#### [Problem to work on]
Every record here needs to be duplicated exactly.

(Stored dataset items)
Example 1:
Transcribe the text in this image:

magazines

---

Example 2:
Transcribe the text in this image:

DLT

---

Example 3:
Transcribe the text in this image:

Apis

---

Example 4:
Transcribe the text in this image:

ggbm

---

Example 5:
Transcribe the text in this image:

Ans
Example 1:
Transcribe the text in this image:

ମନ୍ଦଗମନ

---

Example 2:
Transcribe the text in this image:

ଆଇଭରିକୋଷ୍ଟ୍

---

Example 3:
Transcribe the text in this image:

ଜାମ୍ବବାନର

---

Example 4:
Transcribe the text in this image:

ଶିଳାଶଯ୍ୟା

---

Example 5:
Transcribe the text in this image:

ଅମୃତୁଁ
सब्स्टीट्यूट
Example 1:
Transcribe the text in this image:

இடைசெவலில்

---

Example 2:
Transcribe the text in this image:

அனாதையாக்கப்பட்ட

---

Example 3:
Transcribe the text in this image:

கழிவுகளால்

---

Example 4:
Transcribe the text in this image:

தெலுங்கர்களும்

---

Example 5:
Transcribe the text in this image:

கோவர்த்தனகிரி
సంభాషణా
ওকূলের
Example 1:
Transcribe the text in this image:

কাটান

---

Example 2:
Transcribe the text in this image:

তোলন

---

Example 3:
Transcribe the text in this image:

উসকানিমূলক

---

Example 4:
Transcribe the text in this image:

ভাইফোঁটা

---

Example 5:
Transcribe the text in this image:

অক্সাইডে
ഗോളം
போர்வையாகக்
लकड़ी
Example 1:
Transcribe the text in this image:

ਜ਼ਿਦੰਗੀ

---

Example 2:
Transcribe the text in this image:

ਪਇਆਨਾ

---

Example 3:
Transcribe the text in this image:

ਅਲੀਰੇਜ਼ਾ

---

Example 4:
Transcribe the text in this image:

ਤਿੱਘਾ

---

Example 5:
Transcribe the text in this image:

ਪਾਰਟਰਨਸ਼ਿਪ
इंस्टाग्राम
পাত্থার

#### [Solution to the exercise]
Example 1:
Transcribe the text in this image:

magazines

---

Example 2:
Transcribe the text in this image:

DLT

---

Example 3:
Transcribe the text in this image:

Apis

---

Example 4:
Transcribe the text in this image:

ggbm

---

Example 5:
Transcribe the text in this image:

Ans
Example 1:
Transcribe the text in this image:

ମନ୍ଦଗମନ

---

Example 2:
Transcribe the text in this image:

ଆଇଭରିକୋଷ୍ଟ୍

---

Example 3:
Transcribe the text in this image:

ଜାମ୍ବବାନର

---

Example 4:
Transcribe the text in this image:

ଶିଳାଶଯ୍ୟା

---

Example 5:
Transcribe the text in this image:

ଅମୃତୁଁ
सब्स्टीट्यूट
Example 1:
Transcribe the text in this image:

இடைசெவலில்

---

Example 2:
Transcribe the text in this image:

அனாதையாக்கப்பட்ட

---

Example 3:
Transcribe the text in this image:

கழிவுகளால்

---

Example 4:
Transcribe the text in this image:

தெலுங்கர்களும்

---

Example 5:
Transcribe the text in this image:

கோவர்த்தனகிரி
సంభాషణా
ওকূলের
Example 1:
Transcribe the text in this image:

কাটান

---

Example 2:
Transcribe the text in this image:

তোলন

---

Example 3:
Transcribe the text in this image:

উসকানিমূলক

---

Example 4:
Transcribe the text in this image:

ভাইফোঁটা

---

Example 5:
Transcribe the text in this image:

অক্সাইডে
ഗോളം
போர்வையாகக்
लकड़ी
Example 1:
Transcribe the text in this image:

ਜ਼ਿਦੰਗੀ

---

Example 2:
Transcribe the text in this image:

ਪਇਆਨਾ

---

Example 3:
Transcribe the text in this image:

ਅਲੀਰੇਜ਼ਾ

---

Example 4:
Transcribe the text in this image:

ਤਿੱਘਾ

---

Example 5:
Transcribe the text in this image:

ਪਾਰਟਰਨਸ਼ਿਪ
इंस्टाग्राम
পাত্থার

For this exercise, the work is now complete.